Directions for this task:
Output all of the data below without changing a word, and exclude the pictures.

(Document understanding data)
*** Begin section ***
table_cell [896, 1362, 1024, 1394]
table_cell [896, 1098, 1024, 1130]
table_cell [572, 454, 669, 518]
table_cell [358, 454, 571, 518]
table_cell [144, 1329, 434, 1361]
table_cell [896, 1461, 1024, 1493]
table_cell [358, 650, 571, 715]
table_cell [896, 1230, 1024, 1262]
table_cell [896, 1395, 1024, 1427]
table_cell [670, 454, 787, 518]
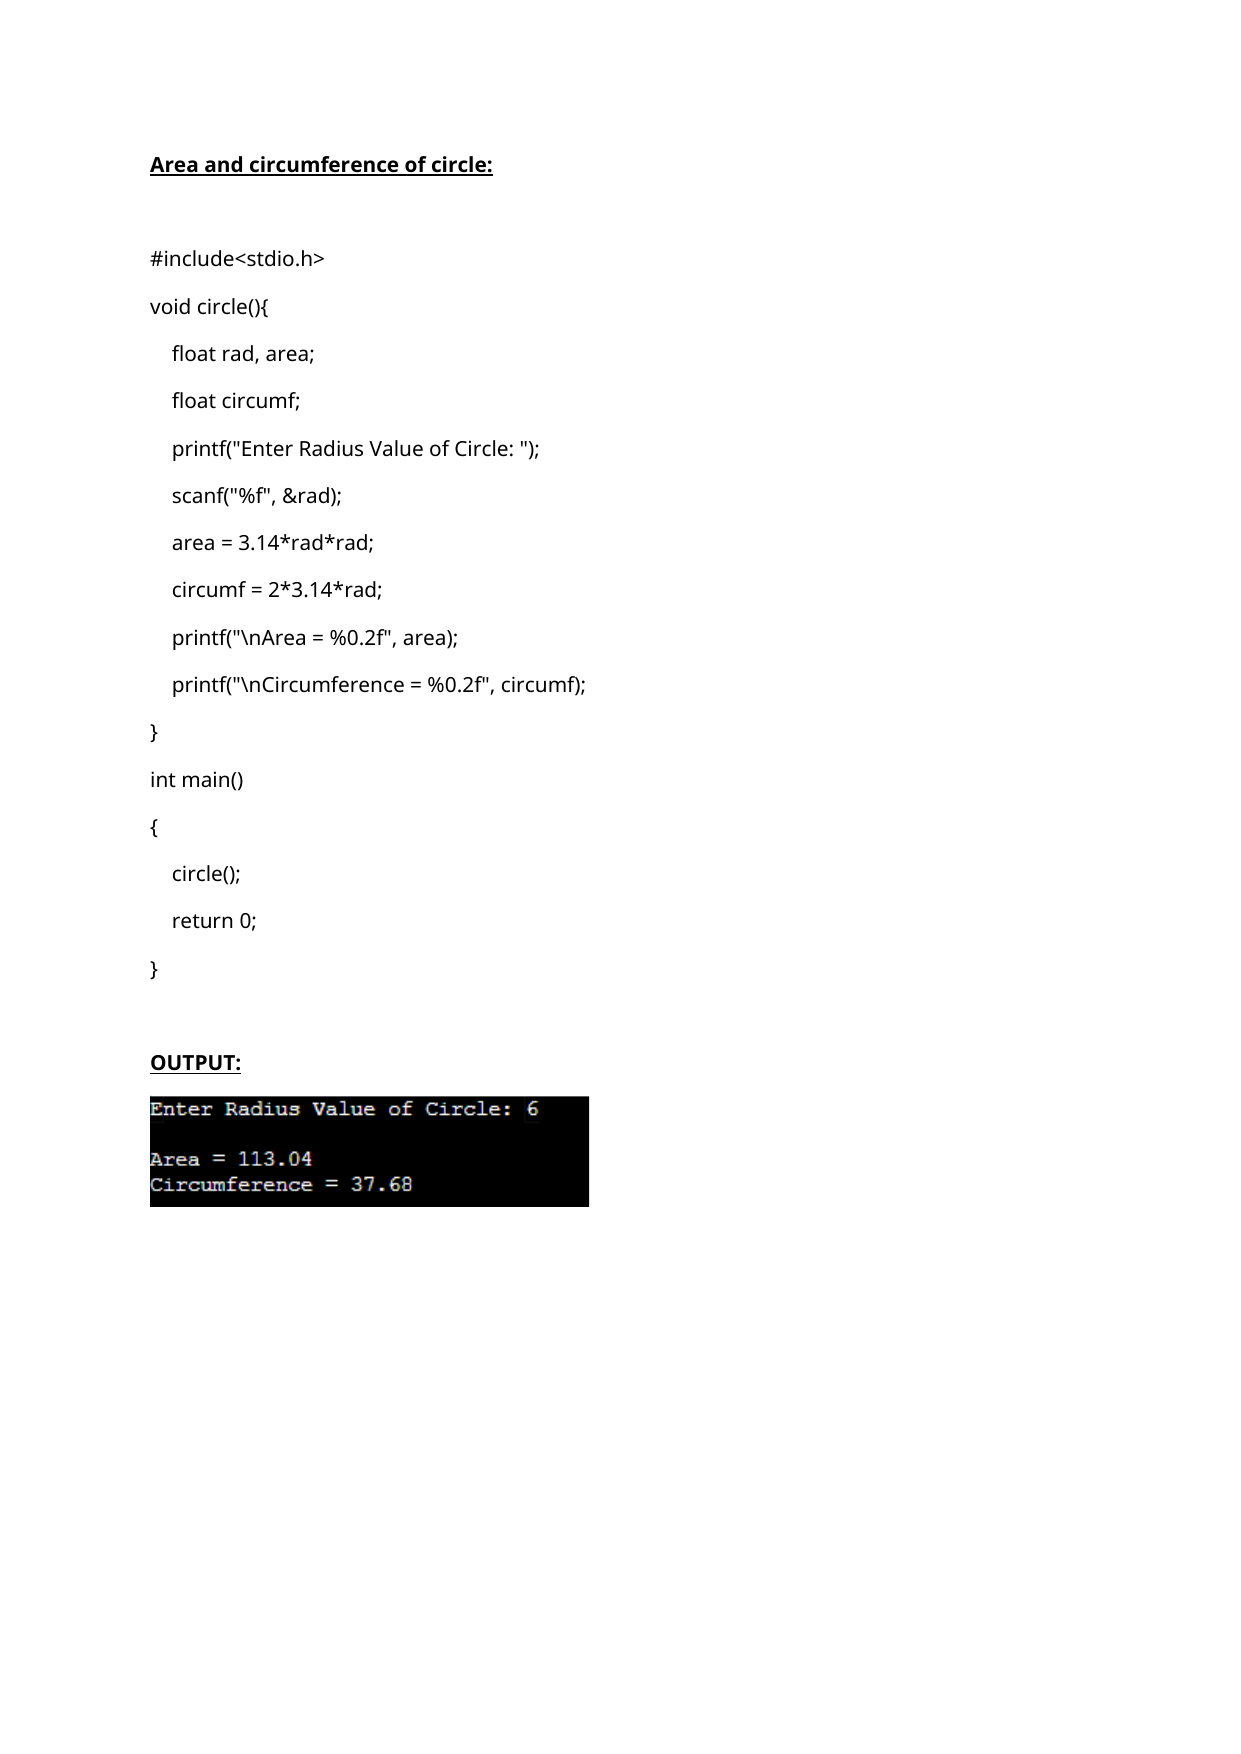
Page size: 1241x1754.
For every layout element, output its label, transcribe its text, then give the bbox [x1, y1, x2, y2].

text printf("\nArea = %0.2f", area); [150, 623, 1090, 651]
text printf("\nCircumference = %0.2f", circumf); [150, 670, 1090, 699]
text #include<stdio.h> [150, 244, 1090, 273]
text float rad, area; [150, 339, 1090, 368]
text } [150, 717, 1090, 746]
text circumf = 2*3.14*rad; [150, 576, 1090, 604]
text } [150, 954, 1090, 982]
text float circumf; [150, 386, 1090, 415]
text scanf("%f", &rad); [150, 481, 1090, 509]
text circle(); [150, 859, 1090, 888]
text OUTPUT: [150, 1048, 1090, 1077]
text { [150, 812, 1090, 841]
text printf("Enter Radius Value of Circle: "); [150, 434, 1090, 462]
text void circle(){ [150, 292, 1090, 320]
picture [150, 1095, 590, 1207]
text int main() [150, 765, 1090, 793]
text area = 3.14*rad*rad; [150, 528, 1090, 557]
text Area and circumference of circle: [150, 150, 1090, 178]
text return 0; [150, 907, 1090, 935]
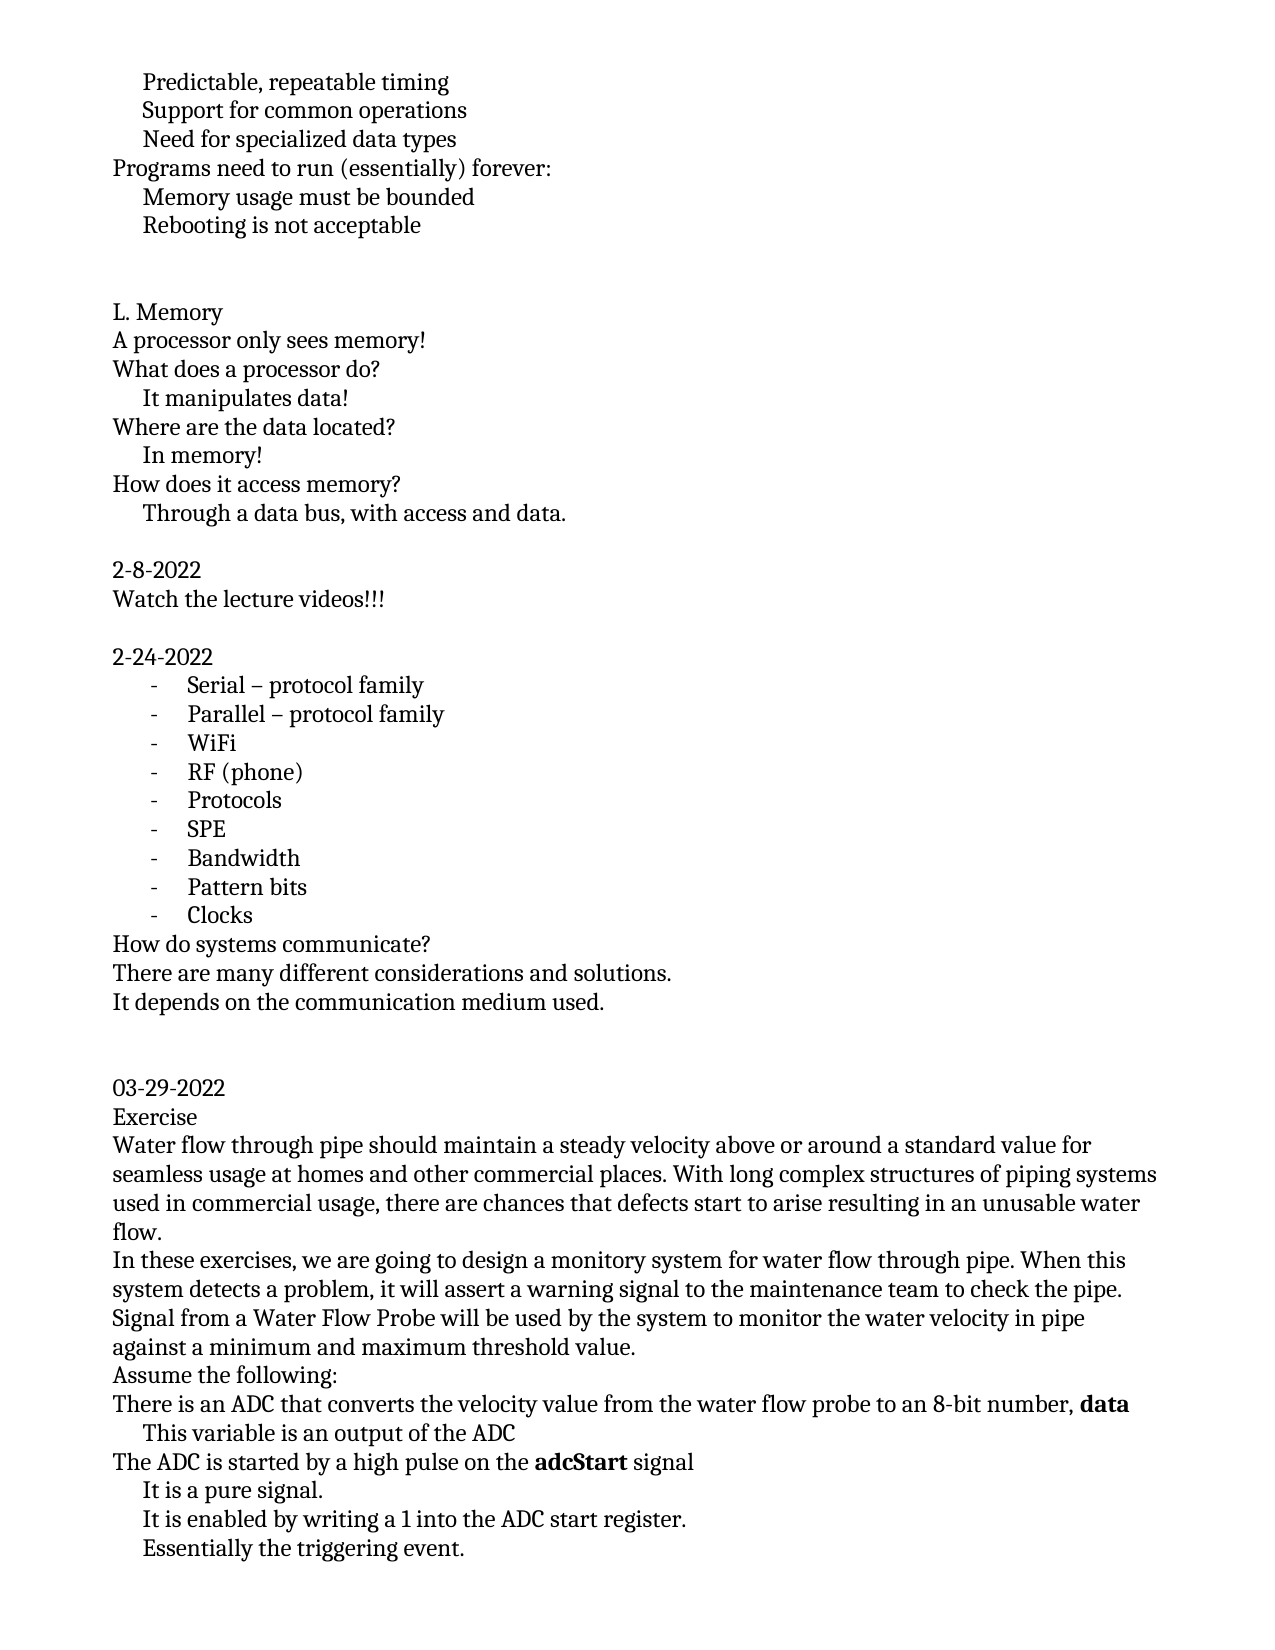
*** End section ***
Answer space:
table_cell [896, 1362, 1024, 1394]
table_cell [896, 1098, 1024, 1130]
table_cell [572, 454, 669, 518]
table_cell [358, 454, 571, 518]
table_cell [144, 1329, 434, 1361]
table_cell [896, 1461, 1024, 1493]
table_cell [358, 650, 571, 715]
table_cell [896, 1230, 1024, 1262]
table_cell [896, 1395, 1024, 1427]
table_cell [670, 454, 787, 518]
Page size: 1241x1754.
For every layout element, output its label, transcribe its text, then give the bbox [x1, y1, x2, y2].

text printf("\nArea = %0.2f", area); [150, 623, 1090, 651]
text printf("\nCircumference = %0.2f", circumf); [150, 670, 1090, 699]
text #include<stdio.h> [150, 244, 1090, 273]
text float rad, area; [150, 339, 1090, 368]
text } [150, 717, 1090, 746]
text circumf = 2*3.14*rad; [150, 576, 1090, 604]
text } [150, 954, 1090, 982]
text float circumf; [150, 386, 1090, 415]
text scanf("%f", &rad); [150, 481, 1090, 509]
text circle(); [150, 859, 1090, 888]
text OUTPUT: [150, 1048, 1090, 1077]
text { [150, 812, 1090, 841]
text printf("Enter Radius Value of Circle: "); [150, 434, 1090, 462]
text void circle(){ [150, 292, 1090, 320]
picture [150, 1095, 590, 1207]
text int main() [150, 765, 1090, 793]
text area = 3.14*rad*rad; [150, 528, 1090, 557]
text Area and circumference of circle: [150, 150, 1090, 178]
text return 0; [150, 907, 1090, 935]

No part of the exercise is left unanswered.